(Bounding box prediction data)
= Beginning of Section =
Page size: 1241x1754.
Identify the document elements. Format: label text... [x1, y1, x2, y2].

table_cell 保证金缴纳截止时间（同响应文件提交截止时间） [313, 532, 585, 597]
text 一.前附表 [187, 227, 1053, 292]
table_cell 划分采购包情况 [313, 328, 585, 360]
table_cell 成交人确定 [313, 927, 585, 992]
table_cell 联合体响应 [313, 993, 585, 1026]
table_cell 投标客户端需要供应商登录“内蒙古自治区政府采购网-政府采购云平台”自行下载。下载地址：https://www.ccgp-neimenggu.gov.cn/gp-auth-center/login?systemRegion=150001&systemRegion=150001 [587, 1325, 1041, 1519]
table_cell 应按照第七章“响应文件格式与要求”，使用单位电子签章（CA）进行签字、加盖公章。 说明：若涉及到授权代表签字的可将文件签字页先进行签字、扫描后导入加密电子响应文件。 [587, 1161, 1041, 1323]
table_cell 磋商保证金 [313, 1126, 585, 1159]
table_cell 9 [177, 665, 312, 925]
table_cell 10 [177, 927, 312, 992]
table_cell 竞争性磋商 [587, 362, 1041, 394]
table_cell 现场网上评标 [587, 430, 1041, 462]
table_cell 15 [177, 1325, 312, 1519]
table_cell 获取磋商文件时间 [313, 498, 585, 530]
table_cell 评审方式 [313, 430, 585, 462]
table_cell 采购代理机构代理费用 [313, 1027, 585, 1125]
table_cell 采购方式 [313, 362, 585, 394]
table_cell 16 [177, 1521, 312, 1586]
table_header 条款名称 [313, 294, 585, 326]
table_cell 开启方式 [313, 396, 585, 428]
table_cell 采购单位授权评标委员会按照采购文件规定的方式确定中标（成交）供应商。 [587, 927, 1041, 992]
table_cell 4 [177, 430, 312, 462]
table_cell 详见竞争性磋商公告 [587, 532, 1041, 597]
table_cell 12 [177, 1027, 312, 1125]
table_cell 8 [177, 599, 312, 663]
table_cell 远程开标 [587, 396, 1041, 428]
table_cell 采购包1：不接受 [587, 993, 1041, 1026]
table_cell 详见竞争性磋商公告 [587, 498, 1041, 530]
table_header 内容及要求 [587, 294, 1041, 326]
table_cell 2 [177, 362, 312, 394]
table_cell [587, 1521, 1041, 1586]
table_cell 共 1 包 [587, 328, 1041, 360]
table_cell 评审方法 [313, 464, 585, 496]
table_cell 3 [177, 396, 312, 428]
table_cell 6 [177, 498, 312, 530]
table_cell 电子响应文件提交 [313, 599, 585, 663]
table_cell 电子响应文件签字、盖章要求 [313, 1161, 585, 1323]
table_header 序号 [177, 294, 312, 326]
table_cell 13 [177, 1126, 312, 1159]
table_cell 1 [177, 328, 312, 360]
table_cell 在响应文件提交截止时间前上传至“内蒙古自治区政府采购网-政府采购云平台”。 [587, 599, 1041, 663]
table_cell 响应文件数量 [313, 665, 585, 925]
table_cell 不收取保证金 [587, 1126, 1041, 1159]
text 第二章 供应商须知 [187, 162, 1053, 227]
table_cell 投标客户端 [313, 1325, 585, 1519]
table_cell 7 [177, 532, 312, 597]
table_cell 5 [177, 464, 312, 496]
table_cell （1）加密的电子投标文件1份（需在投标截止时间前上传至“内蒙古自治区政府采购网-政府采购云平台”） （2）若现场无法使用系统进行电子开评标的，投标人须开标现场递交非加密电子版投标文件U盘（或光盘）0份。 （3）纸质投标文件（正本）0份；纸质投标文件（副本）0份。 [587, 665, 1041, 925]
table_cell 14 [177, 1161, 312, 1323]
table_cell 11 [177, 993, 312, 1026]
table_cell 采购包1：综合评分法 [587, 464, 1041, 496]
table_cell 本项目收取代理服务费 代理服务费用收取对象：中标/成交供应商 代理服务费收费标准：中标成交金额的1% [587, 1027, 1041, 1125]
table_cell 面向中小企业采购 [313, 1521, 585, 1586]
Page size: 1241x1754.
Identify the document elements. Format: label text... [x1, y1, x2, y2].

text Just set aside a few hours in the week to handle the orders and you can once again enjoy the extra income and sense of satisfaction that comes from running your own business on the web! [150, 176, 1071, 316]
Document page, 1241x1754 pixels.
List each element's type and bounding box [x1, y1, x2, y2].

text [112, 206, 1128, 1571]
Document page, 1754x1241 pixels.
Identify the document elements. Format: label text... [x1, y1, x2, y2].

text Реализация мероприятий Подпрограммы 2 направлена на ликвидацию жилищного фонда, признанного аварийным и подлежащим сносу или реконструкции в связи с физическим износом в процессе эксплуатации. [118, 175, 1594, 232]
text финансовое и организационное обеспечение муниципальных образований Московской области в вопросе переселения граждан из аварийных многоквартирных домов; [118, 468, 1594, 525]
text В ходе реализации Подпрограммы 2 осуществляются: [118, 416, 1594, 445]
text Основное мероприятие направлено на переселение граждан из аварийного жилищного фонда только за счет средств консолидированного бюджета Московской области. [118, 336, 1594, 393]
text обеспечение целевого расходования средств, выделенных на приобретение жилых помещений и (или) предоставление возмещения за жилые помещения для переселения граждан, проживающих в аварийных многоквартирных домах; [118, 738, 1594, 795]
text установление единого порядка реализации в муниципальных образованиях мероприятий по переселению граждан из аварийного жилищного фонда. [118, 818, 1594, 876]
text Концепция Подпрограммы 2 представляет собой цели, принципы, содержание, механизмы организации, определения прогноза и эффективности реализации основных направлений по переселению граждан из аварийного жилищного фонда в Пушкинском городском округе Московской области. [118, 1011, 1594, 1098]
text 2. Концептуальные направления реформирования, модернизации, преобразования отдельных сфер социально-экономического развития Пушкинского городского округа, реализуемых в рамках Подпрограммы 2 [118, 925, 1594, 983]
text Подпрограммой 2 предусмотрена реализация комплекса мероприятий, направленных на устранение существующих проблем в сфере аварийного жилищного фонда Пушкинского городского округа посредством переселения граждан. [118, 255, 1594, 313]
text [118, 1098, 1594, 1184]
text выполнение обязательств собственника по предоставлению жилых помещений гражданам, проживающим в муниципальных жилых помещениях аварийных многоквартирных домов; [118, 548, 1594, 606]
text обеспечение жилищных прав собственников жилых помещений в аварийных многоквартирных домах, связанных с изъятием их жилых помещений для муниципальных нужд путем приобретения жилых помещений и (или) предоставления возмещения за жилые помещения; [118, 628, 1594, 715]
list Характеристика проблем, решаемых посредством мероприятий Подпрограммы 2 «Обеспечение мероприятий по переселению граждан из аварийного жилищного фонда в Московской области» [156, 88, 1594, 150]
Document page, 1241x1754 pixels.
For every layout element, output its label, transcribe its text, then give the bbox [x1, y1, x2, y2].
= End of Section =
Instructions to follow:
Please print all the data again exactly as given.

Response for this exercise:
Page size: 1241x1754.
Identify the document elements. Format: label text... [x1, y1, x2, y2].

table_cell 保证金缴纳截止时间（同响应文件提交截止时间） [313, 532, 585, 597]
text 一.前附表 [187, 227, 1053, 292]
table_cell 划分采购包情况 [313, 328, 585, 360]
table_cell 成交人确定 [313, 927, 585, 992]
table_cell 联合体响应 [313, 993, 585, 1026]
table_cell 投标客户端需要供应商登录“内蒙古自治区政府采购网-政府采购云平台”自行下载。下载地址：https://www.ccgp-neimenggu.gov.cn/gp-auth-center/login?systemRegion=150001&systemRegion=150001 [587, 1325, 1041, 1519]
table_cell 应按照第七章“响应文件格式与要求”，使用单位电子签章（CA）进行签字、加盖公章。 说明：若涉及到授权代表签字的可将文件签字页先进行签字、扫描后导入加密电子响应文件。 [587, 1161, 1041, 1323]
table_cell 磋商保证金 [313, 1126, 585, 1159]
table_cell 9 [177, 665, 312, 925]
table_cell 10 [177, 927, 312, 992]
table_cell 竞争性磋商 [587, 362, 1041, 394]
table_cell 现场网上评标 [587, 430, 1041, 462]
table_cell 15 [177, 1325, 312, 1519]
table_cell 获取磋商文件时间 [313, 498, 585, 530]
table_cell 评审方式 [313, 430, 585, 462]
table_cell 采购代理机构代理费用 [313, 1027, 585, 1125]
table_cell 采购方式 [313, 362, 585, 394]
table_cell 16 [177, 1521, 312, 1586]
table_header 条款名称 [313, 294, 585, 326]
table_cell 开启方式 [313, 396, 585, 428]
table_cell 采购单位授权评标委员会按照采购文件规定的方式确定中标（成交）供应商。 [587, 927, 1041, 992]
table_cell 4 [177, 430, 312, 462]
table_cell 详见竞争性磋商公告 [587, 532, 1041, 597]
table_cell 12 [177, 1027, 312, 1125]
table_cell 8 [177, 599, 312, 663]
table_cell 远程开标 [587, 396, 1041, 428]
table_cell 采购包1：不接受 [587, 993, 1041, 1026]
table_cell 详见竞争性磋商公告 [587, 498, 1041, 530]
table_header 内容及要求 [587, 294, 1041, 326]
table_cell 2 [177, 362, 312, 394]
table_cell [587, 1521, 1041, 1586]
table_cell 共 1 包 [587, 328, 1041, 360]
table_cell 评审方法 [313, 464, 585, 496]
table_cell 3 [177, 396, 312, 428]
table_cell 6 [177, 498, 312, 530]
table_cell 电子响应文件提交 [313, 599, 585, 663]
table_cell 电子响应文件签字、盖章要求 [313, 1161, 585, 1323]
table_header 序号 [177, 294, 312, 326]
table_cell 13 [177, 1126, 312, 1159]
table_cell 1 [177, 328, 312, 360]
table_cell 在响应文件提交截止时间前上传至“内蒙古自治区政府采购网-政府采购云平台”。 [587, 599, 1041, 663]
table_cell 响应文件数量 [313, 665, 585, 925]
table_cell 不收取保证金 [587, 1126, 1041, 1159]
text 第二章 供应商须知 [187, 162, 1053, 227]
table_cell 投标客户端 [313, 1325, 585, 1519]
table_cell 7 [177, 532, 312, 597]
table_cell 5 [177, 464, 312, 496]
table_cell （1）加密的电子投标文件1份（需在投标截止时间前上传至“内蒙古自治区政府采购网-政府采购云平台”） （2）若现场无法使用系统进行电子开评标的，投标人须开标现场递交非加密电子版投标文件U盘（或光盘）0份。 （3）纸质投标文件（正本）0份；纸质投标文件（副本）0份。 [587, 665, 1041, 925]
table_cell 14 [177, 1161, 312, 1323]
table_cell 11 [177, 993, 312, 1026]
table_cell 采购包1：综合评分法 [587, 464, 1041, 496]
table_cell 本项目收取代理服务费 代理服务费用收取对象：中标/成交供应商 代理服务费收费标准：中标成交金额的1% [587, 1027, 1041, 1125]
table_cell 面向中小企业采购 [313, 1521, 585, 1586]
Page size: 1241x1754.
Identify the document elements. Format: label text... [x1, y1, x2, y2].

text Just set aside a few hours in the week to handle the orders and you can once again enjoy the extra income and sense of satisfaction that comes from running your own business on the web! [150, 176, 1071, 316]
Document page, 1241x1754 pixels.
List each element's type and bounding box [x1, y1, x2, y2].

text [112, 206, 1128, 1571]
Document page, 1754x1241 pixels.
Identify the document elements. Format: label text... [x1, y1, x2, y2].

text Реализация мероприятий Подпрограммы 2 направлена на ликвидацию жилищного фонда, признанного аварийным и подлежащим сносу или реконструкции в связи с физическим износом в процессе эксплуатации. [118, 175, 1594, 232]
text финансовое и организационное обеспечение муниципальных образований Московской области в вопросе переселения граждан из аварийных многоквартирных домов; [118, 468, 1594, 525]
text В ходе реализации Подпрограммы 2 осуществляются: [118, 416, 1594, 445]
text Основное мероприятие направлено на переселение граждан из аварийного жилищного фонда только за счет средств консолидированного бюджета Московской области. [118, 336, 1594, 393]
text обеспечение целевого расходования средств, выделенных на приобретение жилых помещений и (или) предоставление возмещения за жилые помещения для переселения граждан, проживающих в аварийных многоквартирных домах; [118, 738, 1594, 795]
text установление единого порядка реализации в муниципальных образованиях мероприятий по переселению граждан из аварийного жилищного фонда. [118, 818, 1594, 876]
text Концепция Подпрограммы 2 представляет собой цели, принципы, содержание, механизмы организации, определения прогноза и эффективности реализации основных направлений по переселению граждан из аварийного жилищного фонда в Пушкинском городском округе Московской области. [118, 1011, 1594, 1098]
text 2. Концептуальные направления реформирования, модернизации, преобразования отдельных сфер социально-экономического развития Пушкинского городского округа, реализуемых в рамках Подпрограммы 2 [118, 925, 1594, 983]
text Подпрограммой 2 предусмотрена реализация комплекса мероприятий, направленных на устранение существующих проблем в сфере аварийного жилищного фонда Пушкинского городского округа посредством переселения граждан. [118, 255, 1594, 313]
text [118, 1098, 1594, 1184]
text выполнение обязательств собственника по предоставлению жилых помещений гражданам, проживающим в муниципальных жилых помещениях аварийных многоквартирных домов; [118, 548, 1594, 606]
text обеспечение жилищных прав собственников жилых помещений в аварийных многоквартирных домах, связанных с изъятием их жилых помещений для муниципальных нужд путем приобретения жилых помещений и (или) предоставления возмещения за жилые помещения; [118, 628, 1594, 715]
list Характеристика проблем, решаемых посредством мероприятий Подпрограммы 2 «Обеспечение мероприятий по переселению граждан из аварийного жилищного фонда в Московской области» [156, 88, 1594, 150]
Document page, 1241x1754 pixels.
For every layout element, output its label, transcribe its text, then give the bbox [x1, y1, x2, y2].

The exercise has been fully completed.